В первом из отелей мы столкнулись с толпой японских туристов, непрерывно щелкающих своими фотоаппаратами. Они, как будто в припадке коллективного безумия, пытались перехитрить время и остановить его на мгновение в застывшем кадре, чтобы самим совершить очередной шаг в жизни – переход из одного отеля в другой. Можно было подумать, что они с таким энтузиазмом фотографируют это место, поскольку оно освящено исторической памятью о его обитателе – авторе «Лолиты». Но в следующем отеле мы застали еще одну толпу японских туристов, и занимались они тем же самым. Все вокруг было для них экзотикой, все казалось им в новинку, и поэтому даже механическая регистрация реальности фотоаппаратом становилась творческим актом. В действительности, они трансформировали одну форму нереальности в другую.

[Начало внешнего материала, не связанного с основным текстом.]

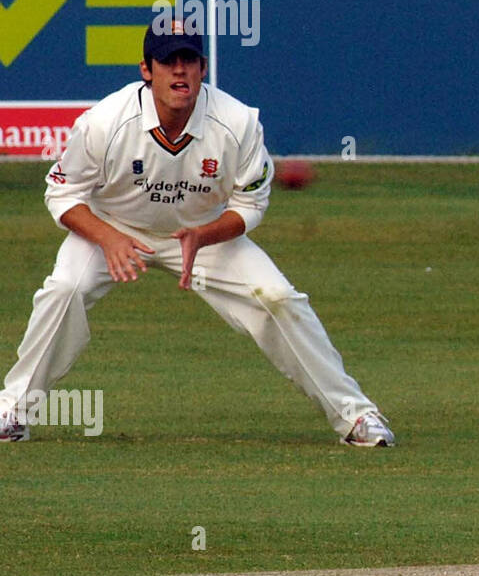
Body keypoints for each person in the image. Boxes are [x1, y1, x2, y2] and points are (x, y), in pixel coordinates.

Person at [0, 25, 394, 448]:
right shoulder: (105, 122)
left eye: (189, 60)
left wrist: (204, 235)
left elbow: (249, 205)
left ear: (203, 68)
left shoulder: (238, 123)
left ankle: (356, 416)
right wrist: (109, 238)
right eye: (168, 62)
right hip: (112, 226)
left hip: (202, 234)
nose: (179, 71)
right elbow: (62, 191)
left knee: (277, 297)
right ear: (146, 71)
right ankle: (14, 410)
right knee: (65, 289)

Войдя в следующий отель, я набрался храбрости и осведомился у портье о местонахождении резидента Монтрё со странной фамилией «Набокофф». Безрезультатно. После нескольких безуспешных попыток подобного рода я почувствовал, что привлекаю слишком много внимания к своей собственной персоне. Каждое курортное место отличается своим авторитарным режимом. Эксцентричный иностранец с загадочными вопросами на ломаном французском в регистратуре отелей не может не стать объектом внимания местной жандармерии.

Страх перед столкновением с полицией настроил меня на детективный лад. Если Набоков описывает в своих мемуарах озеро с экзотической породой уток, то он вполне мог бы упомянуть и название отеля. Мысль гениальная. Оставалось приобрести экземпляр набоковской книги. Свернув на главную улицу, мы обошли ее всю в поисках книжного магазина. Там их не было – ни одного. Мы попробовали заглянуть в боковые улочки и закоулки, во все места, где угадывалось хоть какое-то подобие магазинов. Книжных не было и там. Мы прошли по верхнему ряду улиц. Однако в этот жаркий серый день они гляделись вымершими. Оставалась еще слабая надежда отыскать книжную полку в газетном ларьке на станции. Но и она оказалась тщетной.

Город, очевидно, обходился без книг. Наверное, тут можно было бы в конце концов обнаружить какой-нибудь киоск с печатной продукцией, но явно не из тех, где на полках попадаются книги серьезных авторов, вроде Конрада или Достоевского. Набокову там явно тоже не место, но зато нет и конкуренции со стороны каких-либо других серьезных литературных школ. Набоков как будто и выбрал это место именно потому, что тут можно было провести последние годы, как ребенок, неспособный раскрыть книгу и гоняющийся вместо этого с сачком за бабочками.